Excerpt from Raymond James strategist Jeffrey Saut's latest essay:
The pricing action leaves us with two “marks of the bear.” The first is at the July 15th low of 10828 for the Dow and 1200 for the S&P 500 (SPX/1260.31). The second is at the July 28th lows of 11125 and 1234, respectively. A downside violation of the latter should be viewed as a “warning flag,” while a violation of the July 15th “lows” should be viewed as a dangerous occurrence.

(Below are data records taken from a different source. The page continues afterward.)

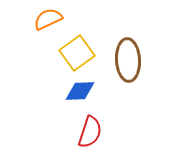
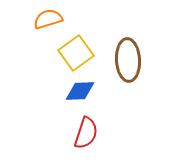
orange semicircle: rotated 8 degrees clockwise
yellow square: moved 1 px left
red semicircle: moved 4 px left, 1 px down
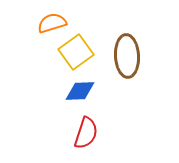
orange semicircle: moved 4 px right, 4 px down
yellow square: moved 1 px up
brown ellipse: moved 1 px left, 4 px up
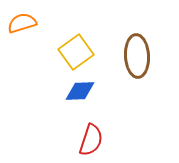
orange semicircle: moved 30 px left
brown ellipse: moved 10 px right
red semicircle: moved 5 px right, 7 px down
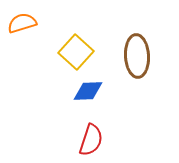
yellow square: rotated 12 degrees counterclockwise
blue diamond: moved 8 px right
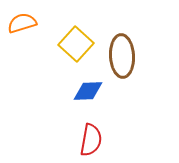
yellow square: moved 8 px up
brown ellipse: moved 15 px left
red semicircle: rotated 8 degrees counterclockwise
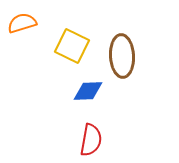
yellow square: moved 4 px left, 2 px down; rotated 16 degrees counterclockwise
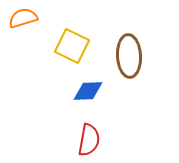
orange semicircle: moved 1 px right, 5 px up
brown ellipse: moved 7 px right
red semicircle: moved 2 px left
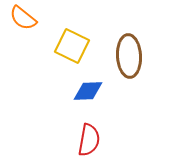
orange semicircle: rotated 124 degrees counterclockwise
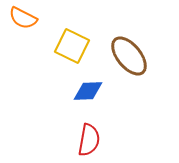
orange semicircle: rotated 12 degrees counterclockwise
brown ellipse: rotated 36 degrees counterclockwise
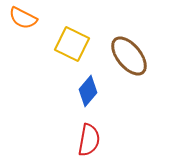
yellow square: moved 2 px up
blue diamond: rotated 48 degrees counterclockwise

As repeatedly stated, we don’t think those “lows” will be penetrated in the short/intermediate-term, believing that the markets are attempting to stage an upside 17- to 25-session “buying stampede” with a minimum target for the S&P of 1320 – 1330. From a seasonality standpoint this also makes sense because it’s the right time of the year to extend the summer rally.

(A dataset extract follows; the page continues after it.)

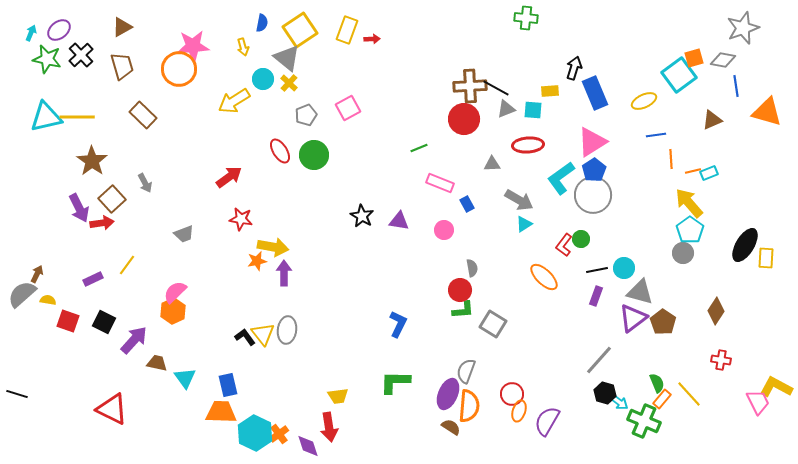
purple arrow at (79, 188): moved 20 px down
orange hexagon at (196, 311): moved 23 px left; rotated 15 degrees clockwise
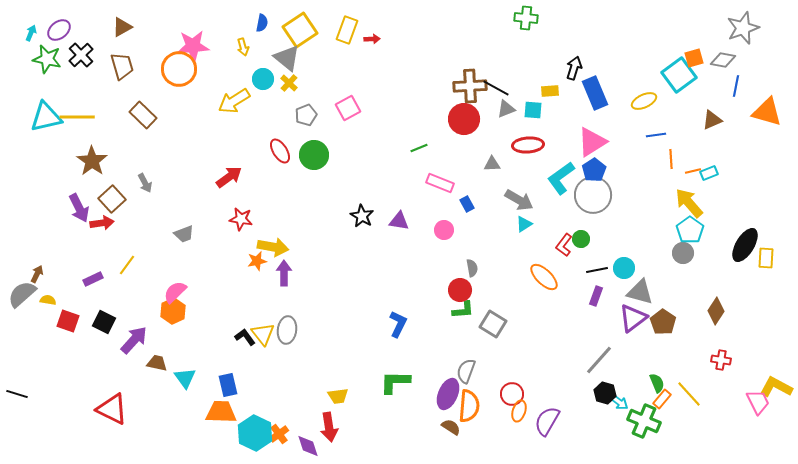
blue line at (736, 86): rotated 20 degrees clockwise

Consequently, we “sit” with our remaining trading recommendations in the exchange-traded funds (ETFs), having already “banked” some of the profits into the July 23rd “highs.” Recall that our ETFs of choice centered on the financials, real estate, and the major market indices. Importantly, if those July 23rd highs can be bettered (1291 for the S&P; 11698 for the DJIA), it would go a LONG way in reinforcing our “call” of an upside stampede into the S&P’s 1320 – 1330 zone.